We can find the speed of the asteroid using the equation for kinetic energy:

KE = 1/2 * mv^2

where KE is the kinetic energy, m is the mass of the asteroid, and v is the speed of the asteroid.

To find the mass of the asteroid, we can use the density of the asteroid and its diameter. The formula for the volume of a sphere is:

V = (4/3) * π * r^3

where V is the volume and r is the radius of the sphere. Since the diameter is given as 2.0 km, the radius is 1.0 km.

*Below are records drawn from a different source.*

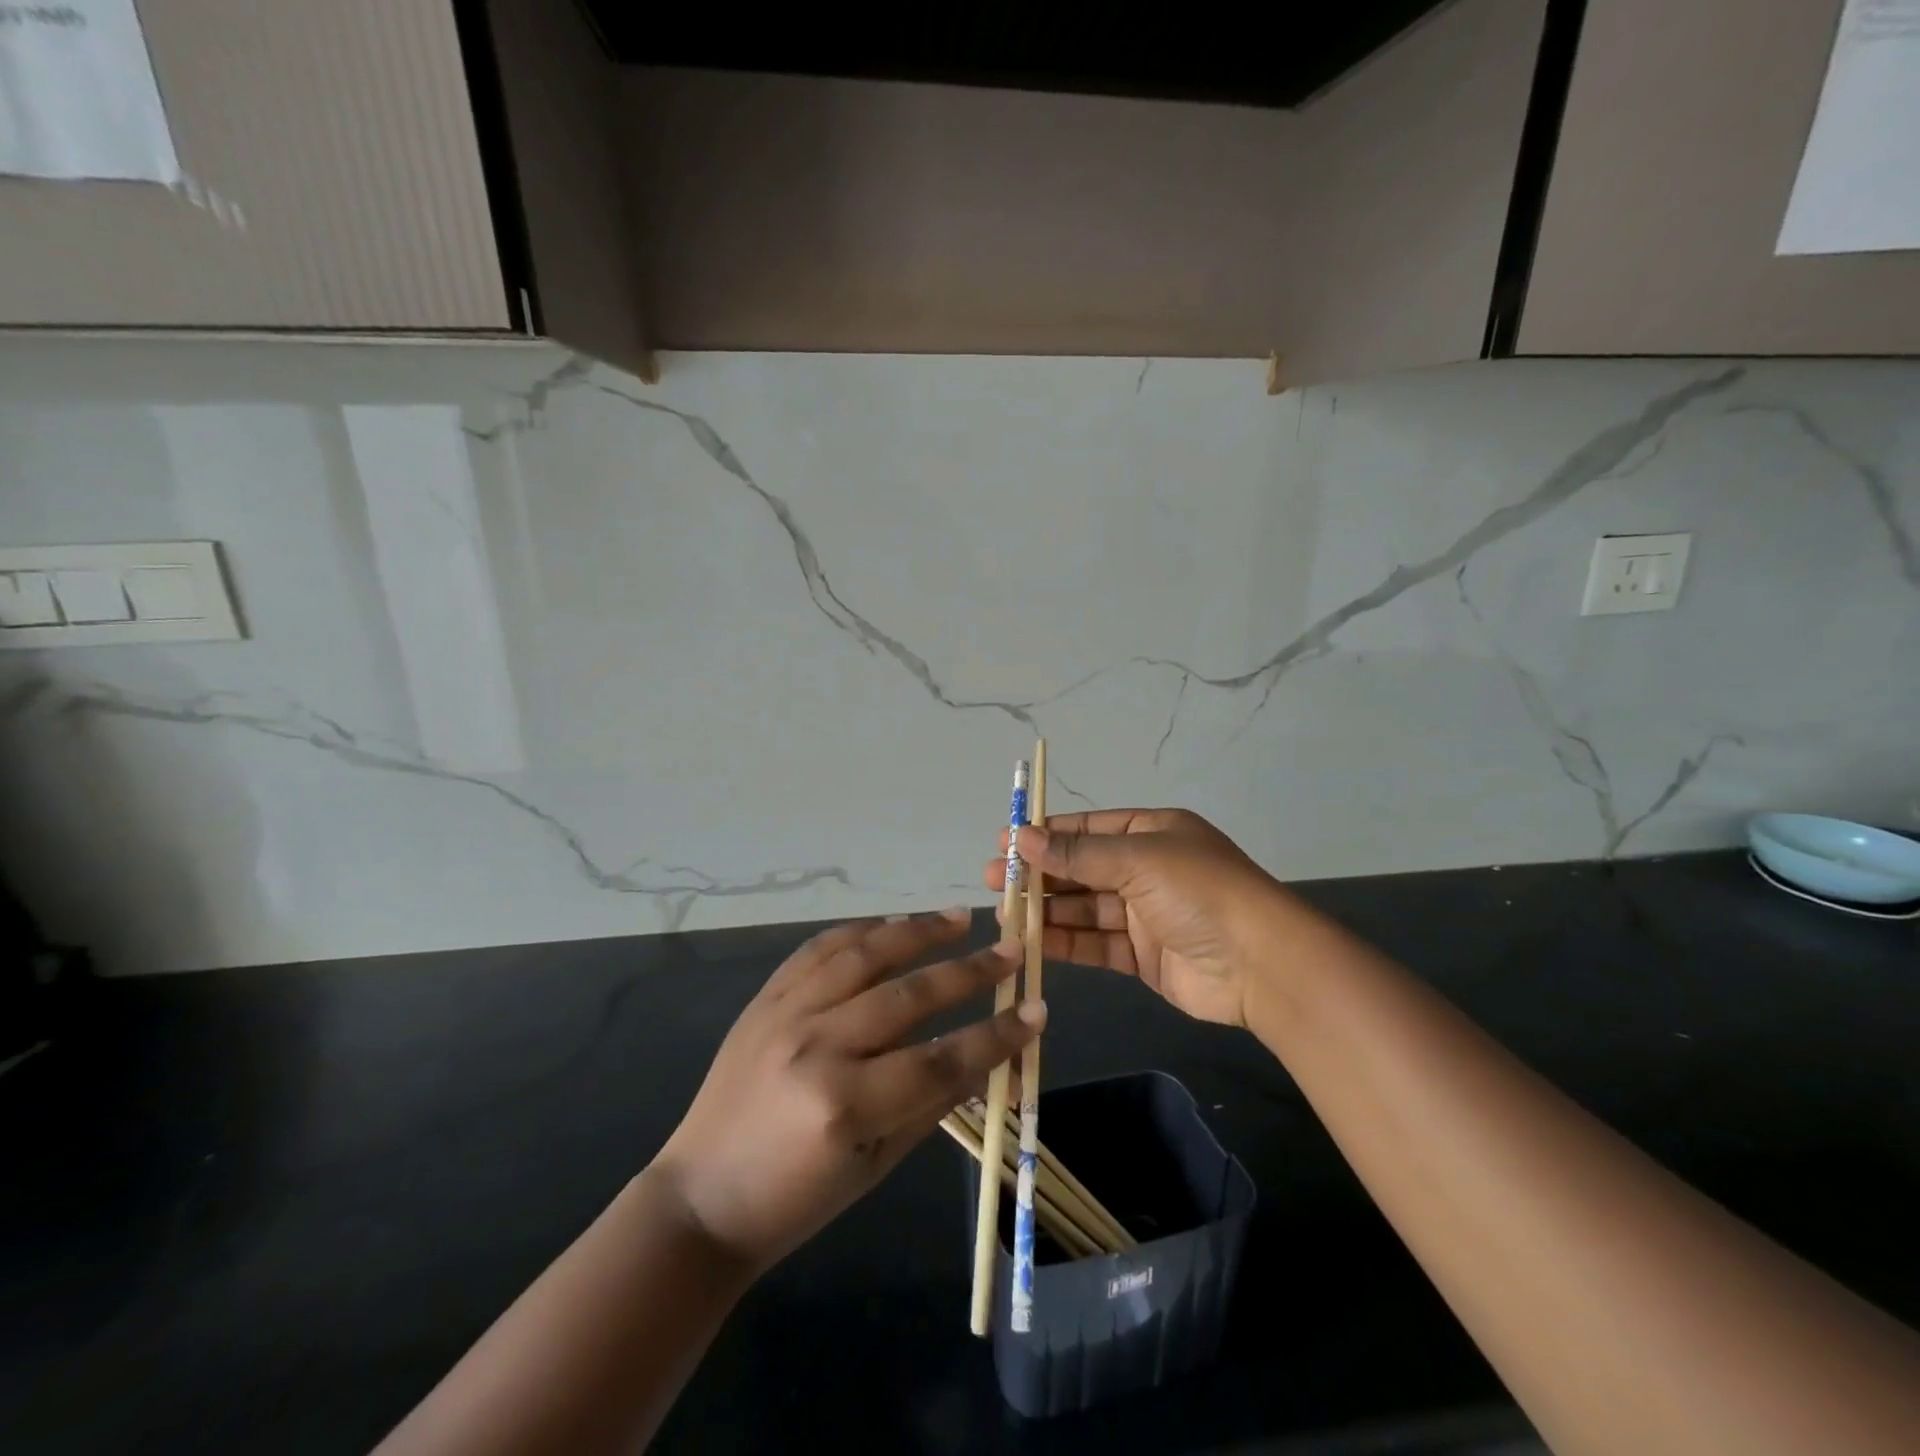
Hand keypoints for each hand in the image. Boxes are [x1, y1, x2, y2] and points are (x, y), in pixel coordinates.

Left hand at [649, 911, 1042, 1274]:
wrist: (701, 1197)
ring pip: (864, 954)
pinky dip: (859, 931)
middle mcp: (817, 1045)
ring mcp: (785, 1014)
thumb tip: (987, 1057)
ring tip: (957, 918)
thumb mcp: (875, 1166)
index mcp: (846, 1104)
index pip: (941, 1058)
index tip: (1036, 1010)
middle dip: (968, 971)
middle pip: (908, 995)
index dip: (996, 1036)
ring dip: (916, 931)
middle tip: (1008, 949)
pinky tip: (889, 922)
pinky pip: (818, 950)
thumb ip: (932, 1103)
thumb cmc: (795, 1199)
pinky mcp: (764, 999)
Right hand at [984, 809, 1282, 1027]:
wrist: (1260, 965)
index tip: (1006, 841)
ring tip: (1004, 913)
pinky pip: (1095, 943)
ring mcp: (1144, 915)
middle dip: (1039, 873)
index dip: (1047, 834)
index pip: (1088, 829)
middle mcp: (1146, 869)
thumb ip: (1077, 854)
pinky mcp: (1142, 956)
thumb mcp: (1138, 860)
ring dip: (1046, 909)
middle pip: (1081, 868)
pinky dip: (1065, 942)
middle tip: (995, 880)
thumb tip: (1022, 837)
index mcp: (1152, 833)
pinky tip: (1032, 941)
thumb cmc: (1199, 892)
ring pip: (1084, 908)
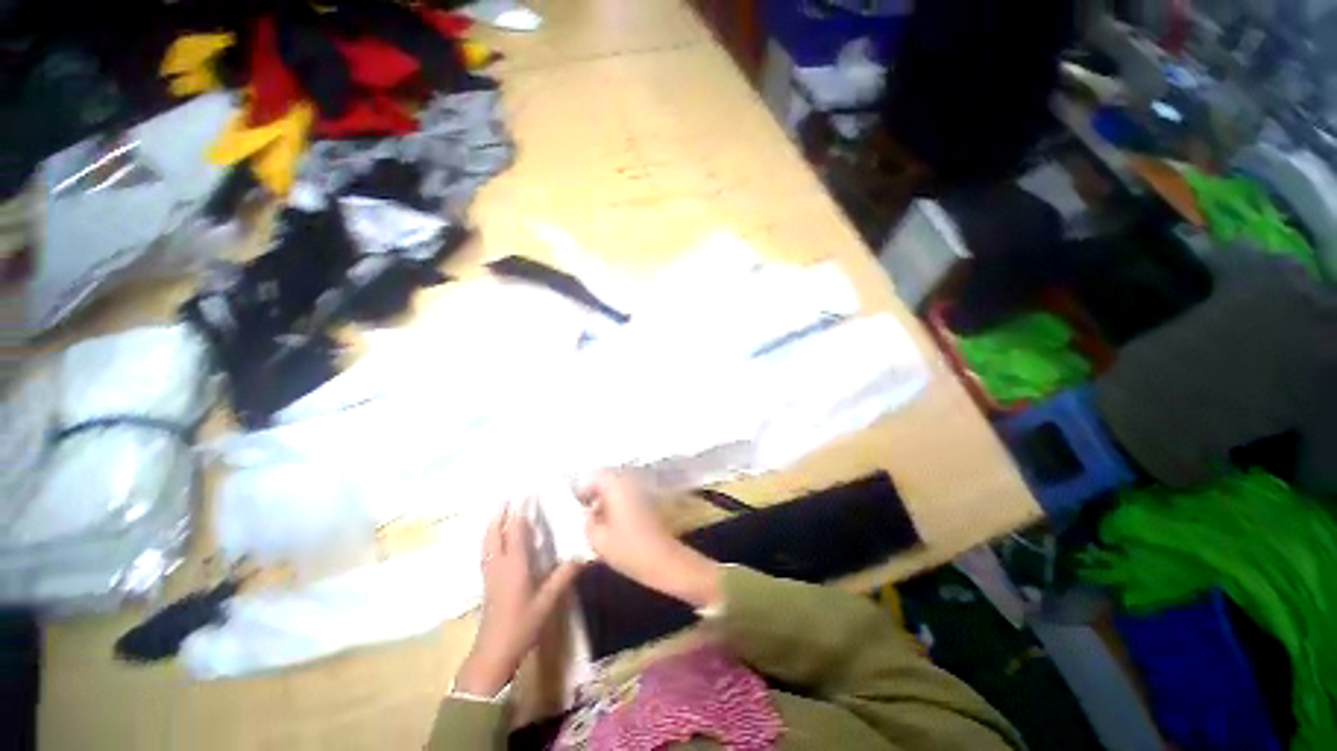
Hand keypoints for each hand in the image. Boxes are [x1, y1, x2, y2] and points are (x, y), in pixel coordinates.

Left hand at [455, 504, 581, 696]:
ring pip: (487, 542)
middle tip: (507, 497)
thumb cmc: (521, 625)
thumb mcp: (547, 601)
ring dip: (492, 524)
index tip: (527, 494)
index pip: (516, 530)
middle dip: (500, 513)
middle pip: (494, 532)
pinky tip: (495, 541)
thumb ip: (563, 577)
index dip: (520, 511)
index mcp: (514, 564)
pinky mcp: (487, 583)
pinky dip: (490, 539)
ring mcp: (490, 573)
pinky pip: (486, 552)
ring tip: (499, 512)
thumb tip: (582, 555)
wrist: (493, 653)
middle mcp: (499, 564)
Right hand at [577, 471, 720, 609]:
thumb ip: (587, 522)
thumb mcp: (597, 539)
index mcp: (616, 485)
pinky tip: (611, 522)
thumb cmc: (628, 548)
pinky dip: (617, 504)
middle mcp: (629, 481)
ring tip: (595, 518)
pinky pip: (627, 495)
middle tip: (583, 510)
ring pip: (617, 488)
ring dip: (605, 498)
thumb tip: (585, 513)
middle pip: (606, 479)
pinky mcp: (648, 501)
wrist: (664, 560)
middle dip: (594, 492)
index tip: (574, 503)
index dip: (581, 488)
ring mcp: (641, 490)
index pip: (593, 476)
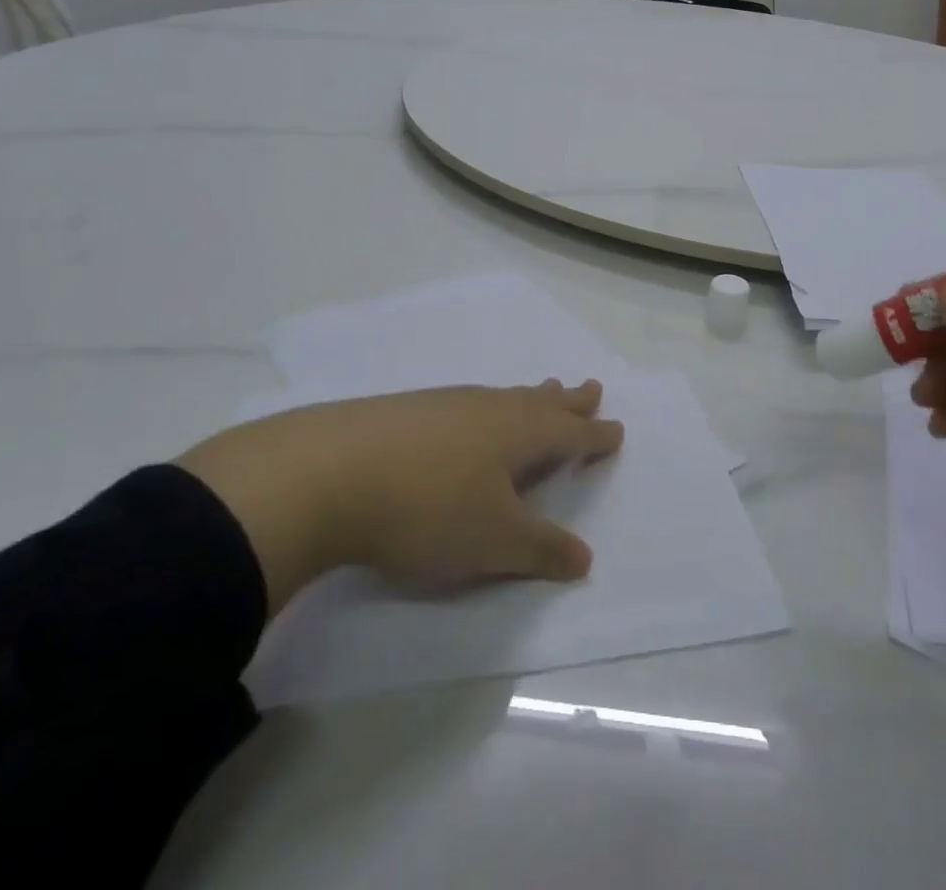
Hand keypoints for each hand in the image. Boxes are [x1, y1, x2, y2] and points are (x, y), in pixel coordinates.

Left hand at [177, 380, 622, 614]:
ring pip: (502, 398)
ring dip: (528, 398)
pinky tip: (468, 418)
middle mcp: (489, 409)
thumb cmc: (429, 509)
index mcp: (520, 433)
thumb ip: (541, 549)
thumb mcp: (494, 542)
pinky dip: (487, 408)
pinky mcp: (408, 410)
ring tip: (539, 393)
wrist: (330, 472)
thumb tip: (584, 557)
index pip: (571, 432)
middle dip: (569, 401)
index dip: (595, 435)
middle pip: (540, 402)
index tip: (615, 429)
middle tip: (589, 388)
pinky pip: (468, 403)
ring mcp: (447, 404)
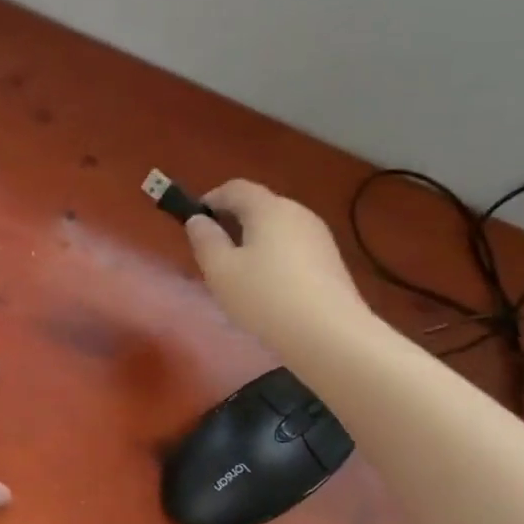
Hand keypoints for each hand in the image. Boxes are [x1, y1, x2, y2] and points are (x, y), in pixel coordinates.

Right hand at [185, 179, 372, 349]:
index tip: (193, 222)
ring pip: (276, 228)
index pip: (235, 187)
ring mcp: (319, 237)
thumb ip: (204, 239)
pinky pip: (292, 247)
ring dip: (252, 242)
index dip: (210, 199)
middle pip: (258, 206)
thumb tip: (198, 219)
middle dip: (231, 222)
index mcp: (269, 208)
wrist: (329, 335)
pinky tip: (267, 289)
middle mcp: (298, 213)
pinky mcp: (330, 261)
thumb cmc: (264, 297)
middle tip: (212, 253)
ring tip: (237, 276)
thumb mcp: (220, 270)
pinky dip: (273, 257)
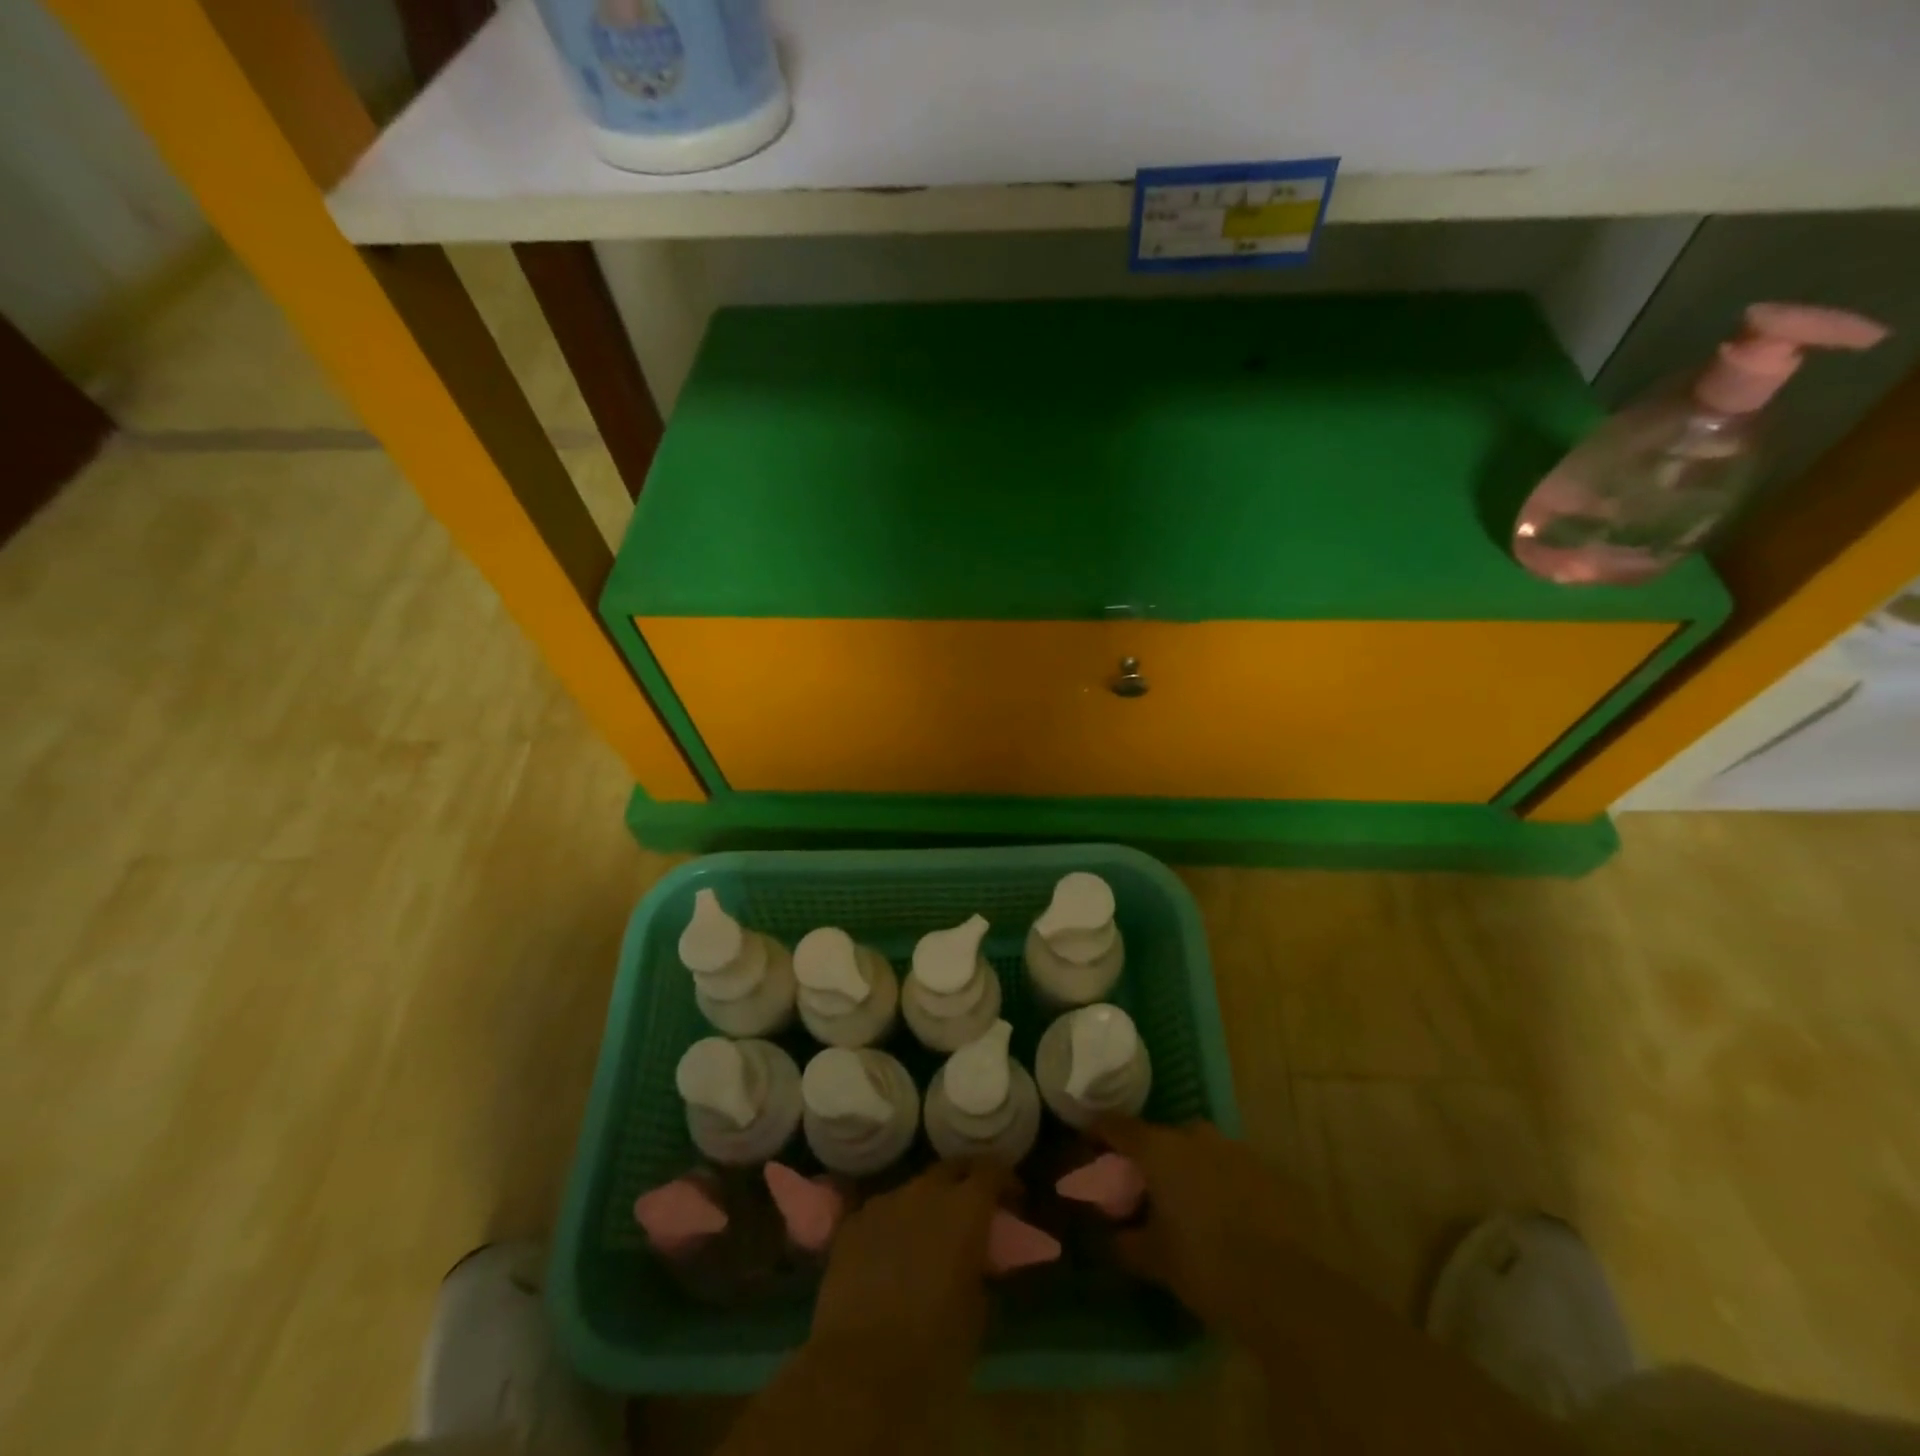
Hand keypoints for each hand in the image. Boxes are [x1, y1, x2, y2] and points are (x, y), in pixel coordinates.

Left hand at [810, 1159, 1007, 1384]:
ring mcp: (884, 1202)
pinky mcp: (851, 1224)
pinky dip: (892, 1227)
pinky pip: (881, 1214)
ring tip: (927, 1240)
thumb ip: (982, 1270)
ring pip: (913, 1190)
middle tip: (971, 1214)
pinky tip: (889, 1259)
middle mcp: (924, 1192)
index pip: (991, 1170)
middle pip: (950, 1169)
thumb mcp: (978, 1313)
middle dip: (964, 1183)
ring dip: (926, 1207)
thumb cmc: (933, 1348)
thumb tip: (978, 1260)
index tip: (1013, 1202)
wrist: (859, 1371)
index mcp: (964, 1209)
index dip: (1005, 1181)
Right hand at [1094, 1117, 1312, 1343]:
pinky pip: (1231, 1169)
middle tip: (1142, 1189)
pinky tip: (1225, 1217)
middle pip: (1161, 1137)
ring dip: (1187, 1170)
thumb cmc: (1208, 1266)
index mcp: (1160, 1149)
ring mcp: (1235, 1149)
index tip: (1087, 1144)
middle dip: (1149, 1158)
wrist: (1291, 1288)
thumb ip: (1124, 1242)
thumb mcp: (1155, 1260)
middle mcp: (1195, 1135)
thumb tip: (1106, 1235)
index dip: (1098, 1132)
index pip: (1116, 1125)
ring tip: (1186, 1206)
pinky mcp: (1268, 1170)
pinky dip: (1220, 1184)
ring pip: (1199, 1151)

Now, we can calculate the mass of the asteroid:

V = (4/3) * π * (1.0 km)^3
V = 4/3 * π * 1.0 km^3
V = (4/3) * 3.14 * (1.0 km)^3
V = 4.19 km^3

To convert the mass to grams, we multiply by the density:

Mass = Volume * Density
Mass = 4.19 km^3 * (3.33 g/cm^3)
Mass = (4.19 km^3 * 10^6 cm^3/km^3) * (3.33 g/cm^3)
Mass = 13.91 x 10^6 g

Now, let's find the speed. Since the potential energy is converted entirely into kinetic energy, we can equate the two:

KE = 1/2 * mv^2

0 = 1/2 * (13.91 x 10^6 g) * v^2

Solving for v^2:

v^2 = 0 / (1/2 * 13.91 x 10^6 g)
v^2 = 0

Therefore, the speed of the asteroid at closest approach is zero km/s.

(b) To estimate the kinetic energy of the asteroid at closest approach, we can use the equation for kinetic energy:

KE = 1/2 * mv^2

We already calculated the mass of the asteroid to be 13.91 x 10^6 g. Since the speed of the asteroid at closest approach is zero (as calculated in part a), the kinetic energy is also zero.

Therefore, the kinetic energy of the asteroid at closest approach is zero J.